As a landlord, you are probably going to meet a bad tenant at some point. They are the ones who move in and within a short time default on their rent payments. But although some tenants DO find themselves in financial difficulties, sometimes through no fault of their own, there are an increasing number of “bad” tenants who made a career out of moving from property to property, having had no intention of paying the rent when they signed the tenancy agreement.

Such tenants often appear to be honest and reputable citizens, but they give you false information when they fill out the forms, usually to throw credit reference companies off their trail, and once they take possession of a property, you will have a fight on your hands trying to evict them.

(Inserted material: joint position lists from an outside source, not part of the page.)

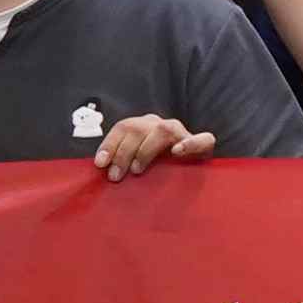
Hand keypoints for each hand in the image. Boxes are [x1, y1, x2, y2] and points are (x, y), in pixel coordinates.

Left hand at [92, 114, 217, 179]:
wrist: (190, 172)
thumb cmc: (155, 173)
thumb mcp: (134, 166)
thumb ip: (121, 166)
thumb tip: (101, 173)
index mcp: (142, 127)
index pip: (123, 128)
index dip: (110, 144)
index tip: (100, 163)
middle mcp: (159, 126)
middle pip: (138, 129)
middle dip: (123, 152)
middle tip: (115, 176)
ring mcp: (180, 133)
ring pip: (163, 130)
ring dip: (146, 150)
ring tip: (137, 169)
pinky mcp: (201, 144)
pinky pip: (202, 139)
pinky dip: (189, 144)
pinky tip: (177, 152)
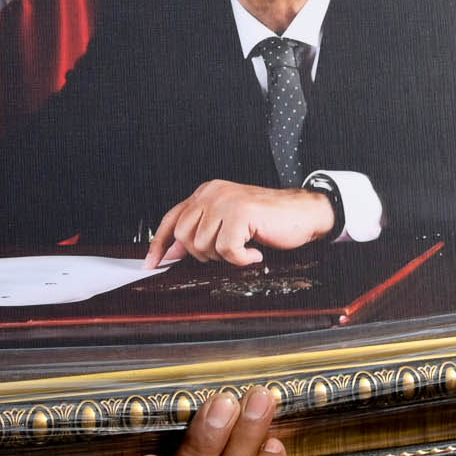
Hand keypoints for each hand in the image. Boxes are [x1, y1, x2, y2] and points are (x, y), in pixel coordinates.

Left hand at [143, 182, 334, 267]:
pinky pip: (226, 250)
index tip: (152, 264)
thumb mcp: (228, 223)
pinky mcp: (240, 213)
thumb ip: (200, 232)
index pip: (171, 219)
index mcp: (206, 192)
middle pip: (183, 236)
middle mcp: (212, 192)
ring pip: (203, 245)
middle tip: (227, 252)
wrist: (304, 213)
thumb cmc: (269, 220)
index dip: (159, 244)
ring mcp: (225, 201)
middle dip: (202, 254)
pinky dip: (241, 259)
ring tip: (244, 247)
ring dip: (225, 256)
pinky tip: (254, 252)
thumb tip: (171, 254)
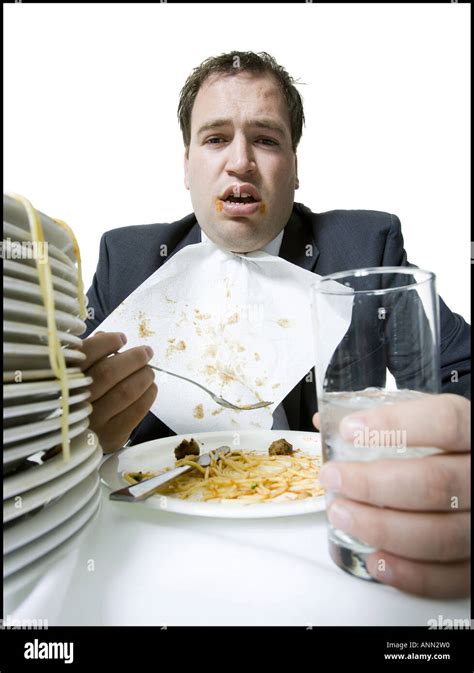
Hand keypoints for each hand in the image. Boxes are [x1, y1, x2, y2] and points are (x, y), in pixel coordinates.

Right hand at [80, 332, 157, 452]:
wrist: (77, 441)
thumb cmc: (80, 400)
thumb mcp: (77, 377)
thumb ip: (89, 356)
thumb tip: (105, 336)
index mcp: (63, 380)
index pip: (85, 354)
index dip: (107, 342)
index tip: (122, 338)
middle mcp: (75, 401)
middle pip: (108, 372)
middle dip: (133, 358)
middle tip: (146, 352)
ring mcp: (93, 421)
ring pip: (125, 391)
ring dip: (144, 376)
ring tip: (149, 371)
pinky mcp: (111, 435)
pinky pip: (137, 410)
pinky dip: (148, 395)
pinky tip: (150, 388)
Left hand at [313, 393, 470, 597]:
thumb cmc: (450, 450)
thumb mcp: (429, 422)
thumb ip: (386, 419)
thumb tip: (326, 422)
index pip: (446, 422)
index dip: (396, 424)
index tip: (350, 429)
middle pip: (435, 483)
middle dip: (372, 483)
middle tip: (333, 477)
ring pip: (440, 535)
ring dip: (381, 527)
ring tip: (342, 514)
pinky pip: (452, 578)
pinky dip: (410, 574)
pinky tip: (376, 559)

How can I prevent this from happening to me?

I have said this before but it still bears repeating: always, ALWAYS run thorough identity checks and credit checks on a prospective tenant, and check out references from their current landlord as soon as possible. Just because they look respectable, it does not mean they ARE respectable! Trust your instincts and if you find any irregularities, consider refusing their tenancy application—it is better to be safe than sorry!

More Rogue Landlords!

Given the amount of publicity recently about local authority crackdowns on the activities of rogue landlords, you might be forgiven for thinking that any landlord with half a brain would make a point of adhering to legislation and treating their tenants fairly. But apparently this is still not the case and in a news report I read the other day, another landlord has been forced to pay the price for not playing by the rules.

The landlord in question rented out a property in Reading to multiple tenants, only he never managed to find the time to carry out essential repairs and make the place liveable. The property was described as “rundown” by council officers and despite numerous requests for information, the landlord failed to reply. Tenants were forced to put up with damaged electrical sockets and smoke alarms, a faulty gas supply to the property that left them with without hot water, heating or cooking facilities, plus sections of plasterboard were missing from the ceilings.

Following a lengthy investigation, the landlord was found guilty on twenty charges related to his property and fined £665. Because he subsequently claimed that he was unable to pay, the court imposed a day’s stint in prison, to run concurrently with a separate sentence dealt out for drugs related offences.

Personally I think that sentencing the landlord to a grand total of one day inside is fairly pointless, but I suppose it is better than nothing and at least it sends out the message that local authorities will not stand by while rogue landlords abuse their tenants.